Negative pressure wound therapy: multi-scale computational study

Since its commercial introduction, Negative Pressure Wound Therapy (NPWT) has become a widely accepted option for managing and treating non-healing wounds. Despite the success of NPWT, its mechanisms of action remain unclear. This has several explanations such as, NPWT is a generic multi-modal technology that can deliver a broad range of treatment goals depending on the patient being treated and these goals can be achieved by altering a range of variables which all add to the complexity of studying the therapy. In addition, variations in treatment regimens, depending on wound type, size and location, make it very difficult to standardise across health care settings and to optimise wound healing outcomes. Moreover, recent findings collectively imply that understanding of the biomechanical environment, such as mechanical stress and oxygen tension on wound bed, is fundamental for further mechanistic investigations of wound healing when NPWT applied. Although current scientific findings from clinical studies can show a facet of its aetiology, there is lack of enabling tools bridging these outcomes with the clinical management strategies of wounds. Hence, our understanding on the biomechanical aspects of the wound tissue during NPWT is rather limited.

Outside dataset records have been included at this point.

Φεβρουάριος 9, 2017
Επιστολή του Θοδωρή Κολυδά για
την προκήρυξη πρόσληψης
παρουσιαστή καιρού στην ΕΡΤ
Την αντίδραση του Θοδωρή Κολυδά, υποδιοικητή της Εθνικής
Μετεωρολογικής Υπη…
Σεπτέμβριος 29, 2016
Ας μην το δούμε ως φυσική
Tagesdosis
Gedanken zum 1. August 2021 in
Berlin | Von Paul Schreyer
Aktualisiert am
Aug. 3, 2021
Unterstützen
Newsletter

Computational modelling has demonstrated its advantages for investigating biomechanical effectiveness of medical devices where clinically relevant complexities can be introduced in each increment and the range of variables can be alternated simultaneously. Hence, the main aim of this thesis is the application of advanced computational modelling as enabling tools to gain insights of the mechanical effects of NPWT on tissues with particular focus on deformation and tissue oxygenation in wound tissue. A finite element (FE) modelling procedure was introduced to predict the mechanical behaviour of different types of wound and its reliability was validated against experimental measurements. The experimental model showed a good comparison with FE model predictions. Then, multi-cohort of parameters, including wound characteristics, its location and surrounding tissue structures, were evaluated.

The wound characteristics study showed the effectiveness of NPWT on wound deformation. FE models were further used in this capacity to evaluate the effects of surrounding tissue structure based on wound location and its characteristics. A full-scale anatomical model was necessary to show full effect of NPWT response phenomena exhibited. The main reason is that in simplified model the magnitudes of displacements and stresses were underestimated when the total surrounding tissue volume relative to the wound volume was not fully implemented. Following that, a multi-scale model to predict the tissue oxygenation changes around the wound cavity subject to NPWT application was developed with varying the wound surface area. Finally, the effect of complex anatomical geometry on tissue oxygenation changes was modelled and the clinical applicability of the established framework for tissue oxygenation changes was demonstrated.

FE models based on multi-parametric studies were compared with currently available literature data to demonstrate its predictive capabilities. The results of this study made valuable contributions to our existing understanding of the mechanics of wound tissue during the NPWT process. Outcomes from the current study allowing stratified NPWT in terms of quantify the level of tissue deformations at specific location in the wounded area with varied pressure levels. With further verification using clinical data as inputs, the developed computational models would aid the stratification of personalised wound management using NPWT for complex wounds.